Inverser tout cela n’est pas un mince défi.
Le fascisme, même s’il n’est pas reconnu comme une vision du monde personnelle ou une politique par un dirigeant d’un pays, n’en reste pas moins un fascisme. Et il se développe à pas de géant dans le monde entier pour étouffer la liberté d’expression, la liberté, les rassemblements pacifiques et pour exclure de la société ceux qui oseraient s’exprimer contre les puissants et les riches. Ce que je recherche, ce sont les tentatives profondément ancrées de défaire ces intérêts puissants et de plonger dans le fascisme. Nous ne pouvons tout simplement pas abandonner nos principes constitutionnels ou ses amendements et les remettre à quiconque cherche à les détruire.

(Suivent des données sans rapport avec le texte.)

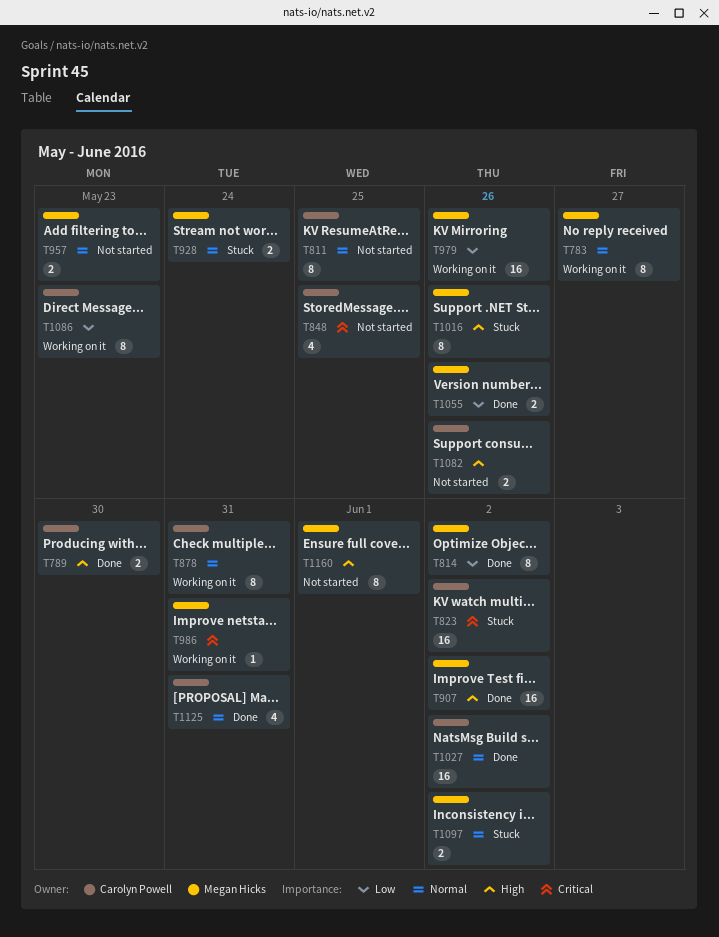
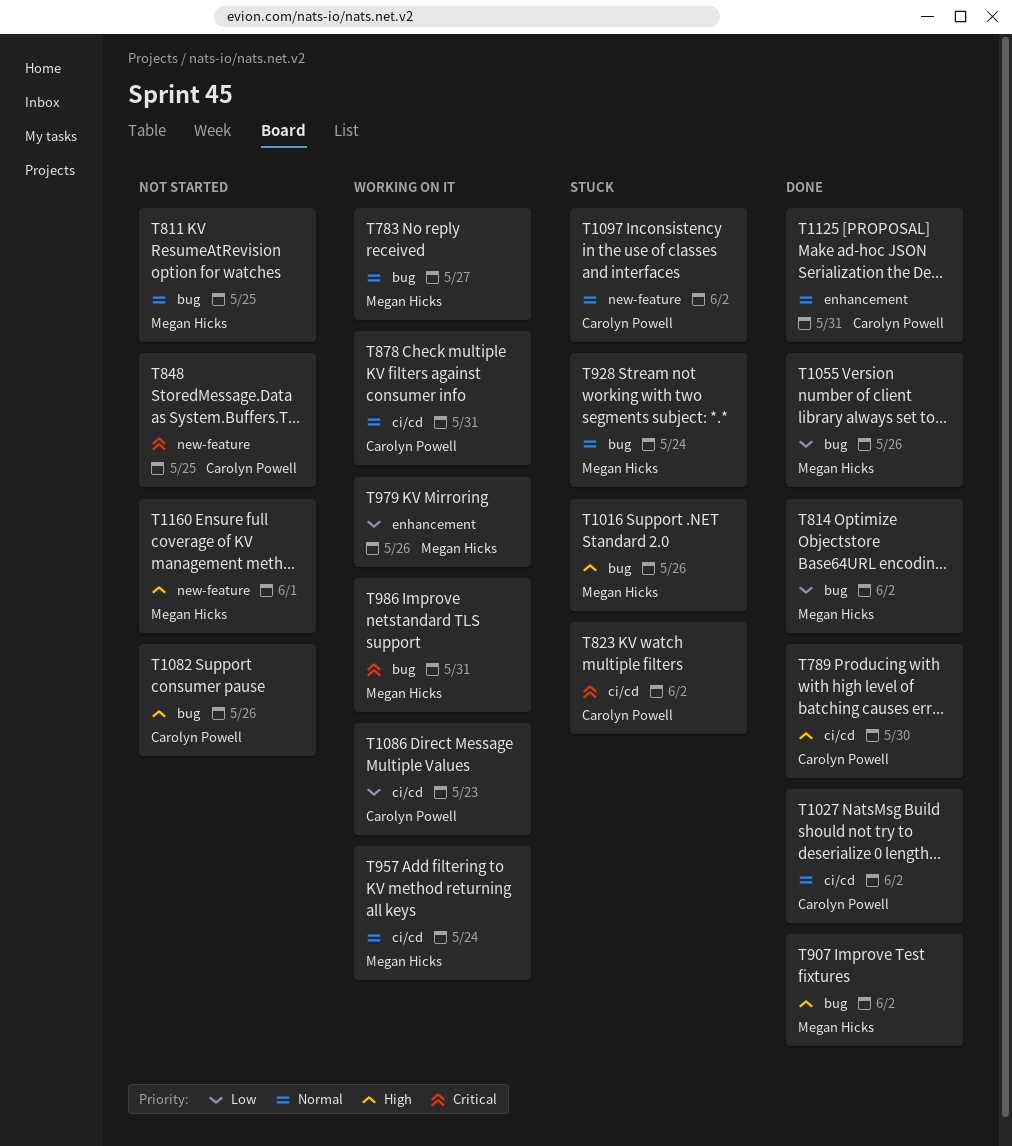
T811, owner: Carolyn Powell -> Megan Hicks
T957, status: Not started -> Working on it
T957, due: May 23 -> May 24
T1097, owner: Megan Hicks -> Carolyn Powell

Plutôt que de soutenir un pacte « commercial » entre l’Amérique et le Mexique, pourquoi ne pas chercher à résoudre les barrières économiques, culturelles et sociétales qui nous empêchent de conclure un grand accord frontalier global, afin que les Mexicains du Sud et les Américains du Nord puissent connaître la prospérité ? C’est une perspective simple, elle n’est pas facile à obtenir. Commençons le travail.
Analyse magnifiquement écrite.
Magnifiquement écrit comme une symphonie avec une fin grandiose. Ce que je déteste dans les postes frontières, c'est que trop peu de personnes ont été contrôlées et qu'ils ont laissé entrer tout le monde et maintenant nous avons des gangs de cartels au Colorado qui prennent le contrôle des hôtels. Ce n'est qu'un exemple. Je ne sais pas si je me sentirai un jour en sécurité dans le monde et peut-être qu'il ne l'a jamais été et la cause n'est pas seulement l'immigration qui ne se souciait pas de savoir qui entrait dans notre pays. Si vous lisez les théories du complot sur les camps de la FEMA, ils n'étaient pas nécessairement construits pour les immigrants ; les immigrants étaient l'excuse, et les dissidents du programme du WEF 2030 étaient les véritables cibles visées. Maintenant, je ne sais pas personnellement quoi penser de ces théories, mais il semble qu'il y ait une cabale d'élites qui veulent tout, qui soutiennent le génocide pour l'obtenir, et j'ai le sentiment que nous sommes tous des cibles.
De la rivière à la mer,
Pour toute l'humanité,
La Palestine doit être libre,
De peur que nous ne mourions tous de cette maladie occidentale.